With the billions of links present in the internet, providing a uniqueness check for URLs requires some thought. As the check needs to be fast, all URLs must be kept in memory. However, storing each complete URL in memory and comparing URLs character by character quickly becomes infeasible storage- and processing-wise. Therefore we represent each URL by hashing it to a 64-bit signature, using an adapted version of MD5 (Message-Digest algorithm 5), which is a widely used but partially insecure cryptographic hashing function. It has as strength that highly similar inputs will hash to completely different outputs, and thus it will rarely occur for URL signatures to collide. The signatures are stored in a hash tree, which is a combination between a hash list and a binary tree, allowing for a fast uniqueness check.

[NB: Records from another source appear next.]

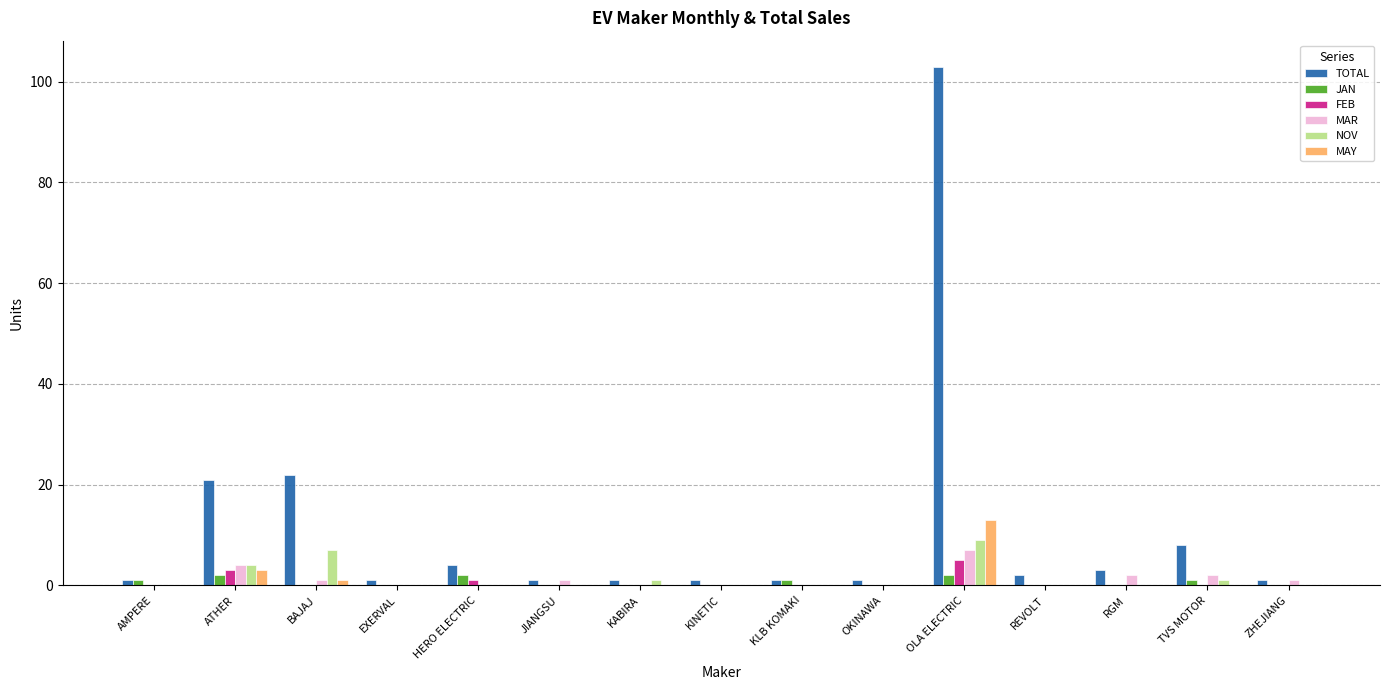

Which series changed the most between BAJAJ and KLB KOMAKI?

TOTAL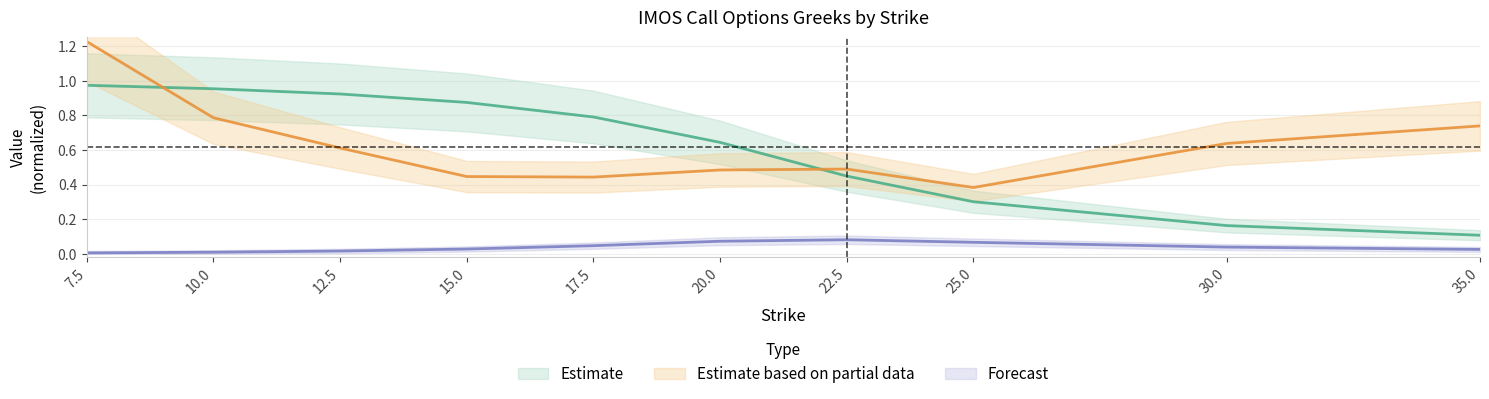

At 10.0, list the series in order from smallest to largest.

gamma, iv, delta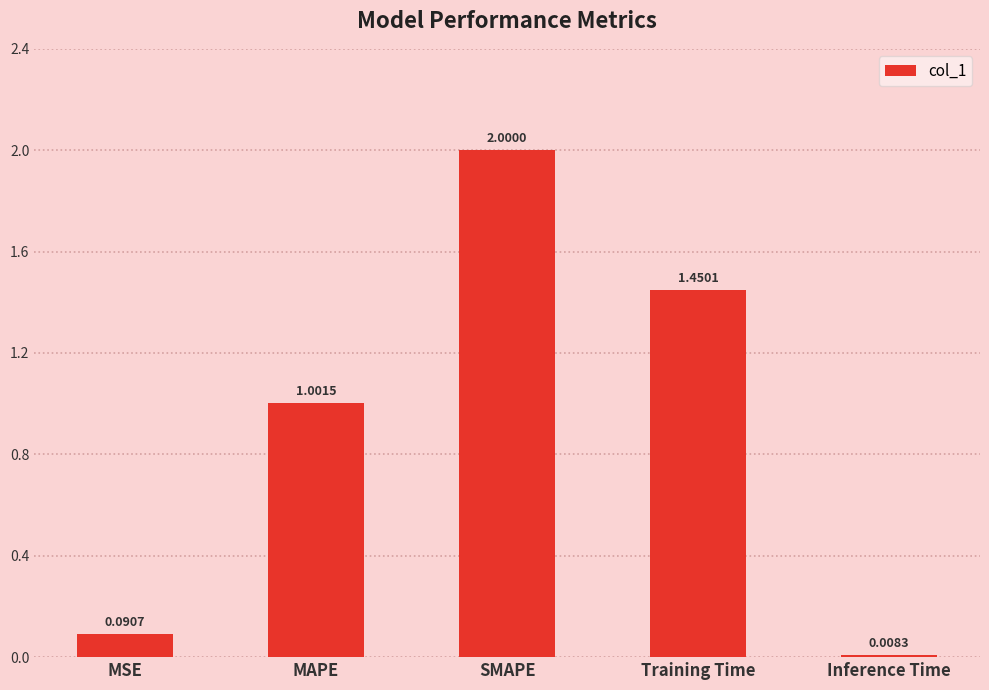

How many bars are there in total?

5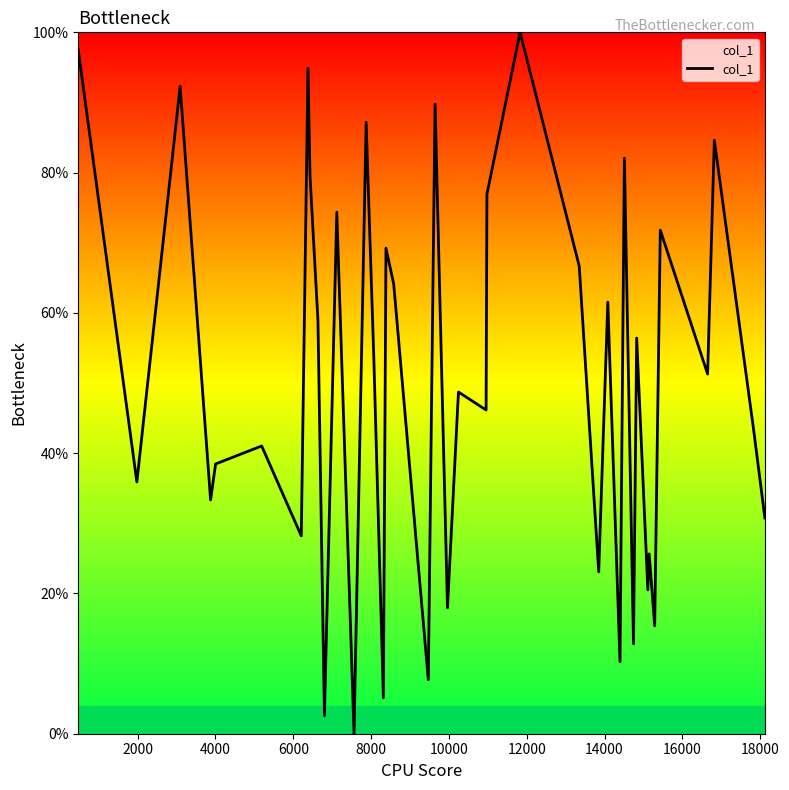

What is the difference between the maximum and minimum values?

100.0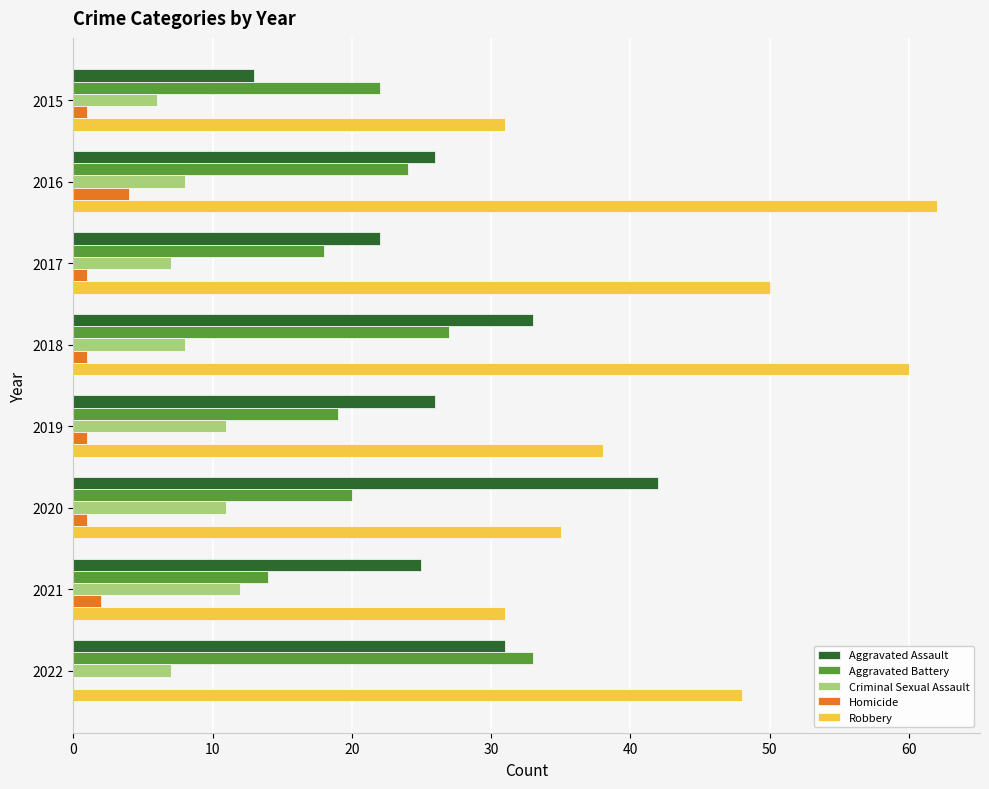

The value of Robbery at 2022 is 48. True or false?

True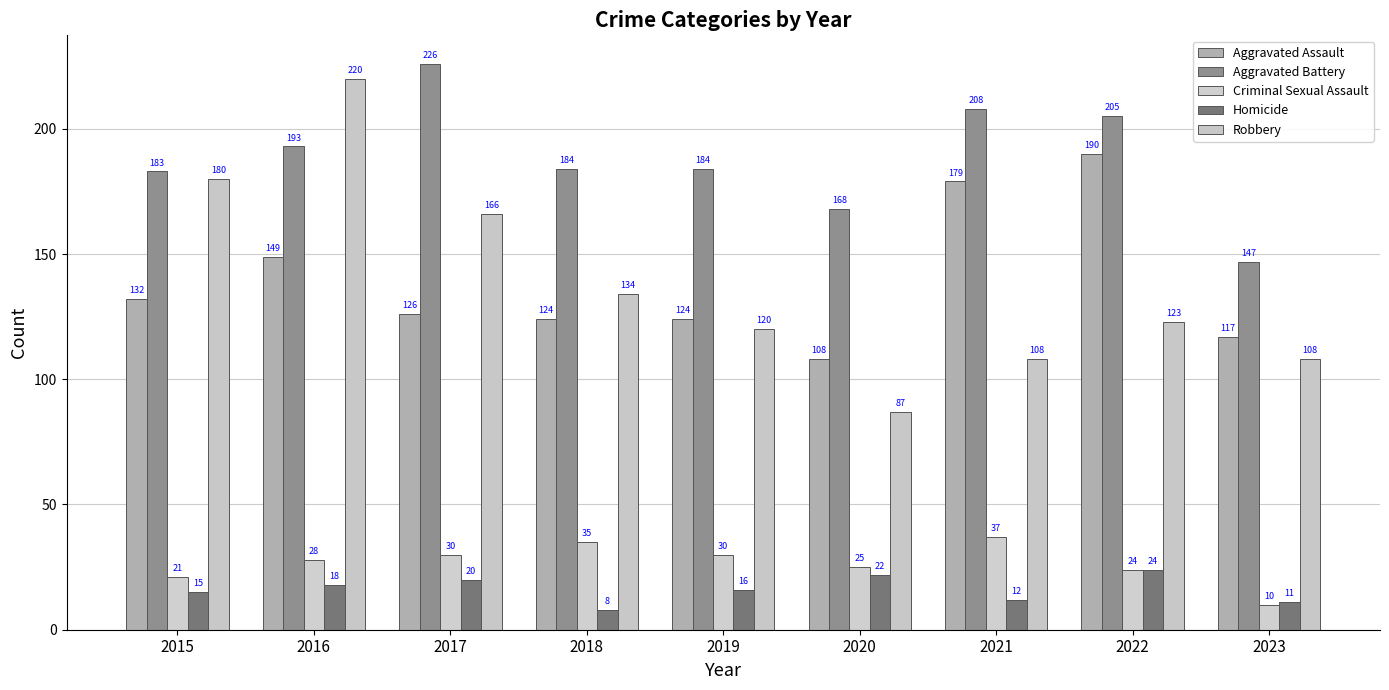

What is the difference between the Homicide values at 2022 and 2017?

4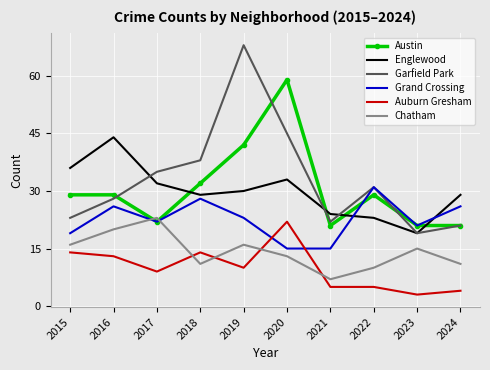

At which category does the chart reach its peak across all series?

2019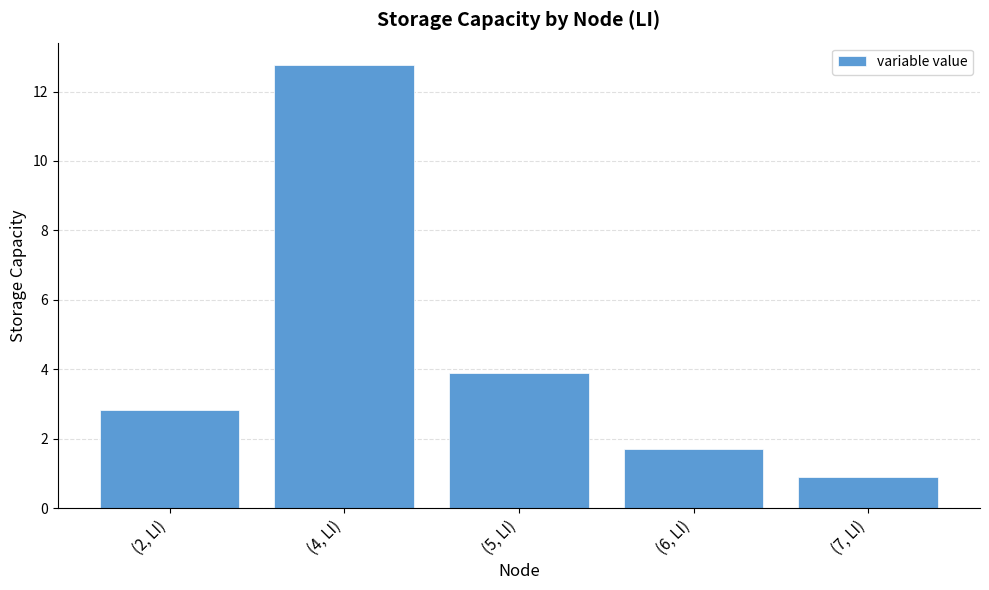

What is the difference between the maximum and minimum values?

11.9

Our crawler is a nice crawler, because it looks at the robots.txt file of a site and follows the specified rules. In addition, the URLs that the manager hands out to the workers are randomized, to prevent accessing the same web server too many times in a row.

Keywords and copies

The image information gathered by the image collectors is still in a raw format and needs to be processed before it can be used by the search engine. The raw information describes the title of the page the image was found on, the text surrounding the image, and so on. From this information descriptive keywords are extracted, which will allow user to search for images by typing in these keywords. As a special functionality, we have built in preliminary support for language detection, so that the keyword extraction can be done more efficiently and people will be able to choose the language of their choice during searching.

To ensure diversity in the presentation of the found images as a result of a search request, we perform (near-)copy detection. To achieve this, we have selected the best copy detection algorithm from experiments we have performed, see the copy detection project page for more information.

Indexing Flow Chart

Figure 2. Communication between index manager and workers.

To enable fast processing, many concurrently running index workers extract keywords and features from the images. The index manager gathers the keywords and stores them in a database, and also compares features to detect image copies. See Figure 2 for the current design.

Search engine

Because each image is associated with descriptive keywords, users can easily search for images using text. As mentioned before, we can present the user with a more diverse set of image results using our copy detection algorithm. We collapse copies and near-copies of images into one representative image, thus leaving space for more image results.

Search Engine Flow Chart

Figure 3. Interaction between the search engine and the user.

At the moment, the search engine is available for internal testing only. We will need to incorporate a few extra things in order to make it fully usable for the general public. One thing is that we need to answer the question of what makes an image ‘noteworthy’. This is a difficult question, which makes it one of the main research aspects of this project. To take it to the extreme, for a movie fanatic user anything related to movies is noteworthy and everything else is not. However, because we want to cater to the general public, we should broaden our scope. Many different techniques can be used, but initially we are thinking about looking into neural networks to learn to detect when an image is noteworthy or not. Also, we need to keep track of user identities to provide additional services. For instance, each image is tagged with the date it was downloaded, so once we know a user is interested in a particular topic we can show the newest images on this topic that the user hasn’t seen yet. Finally, we want to think about ways to propagate keywords from images that have them to images that do not have them. A way to achieve this would be to determine similarity between images by analyzing their pictorial content, so that an image that has no or few keywords can inherit them from another image which is highly similar to it.

Publications

The noteworthy search engine will be discussed in the upcoming Eureka magazine issue.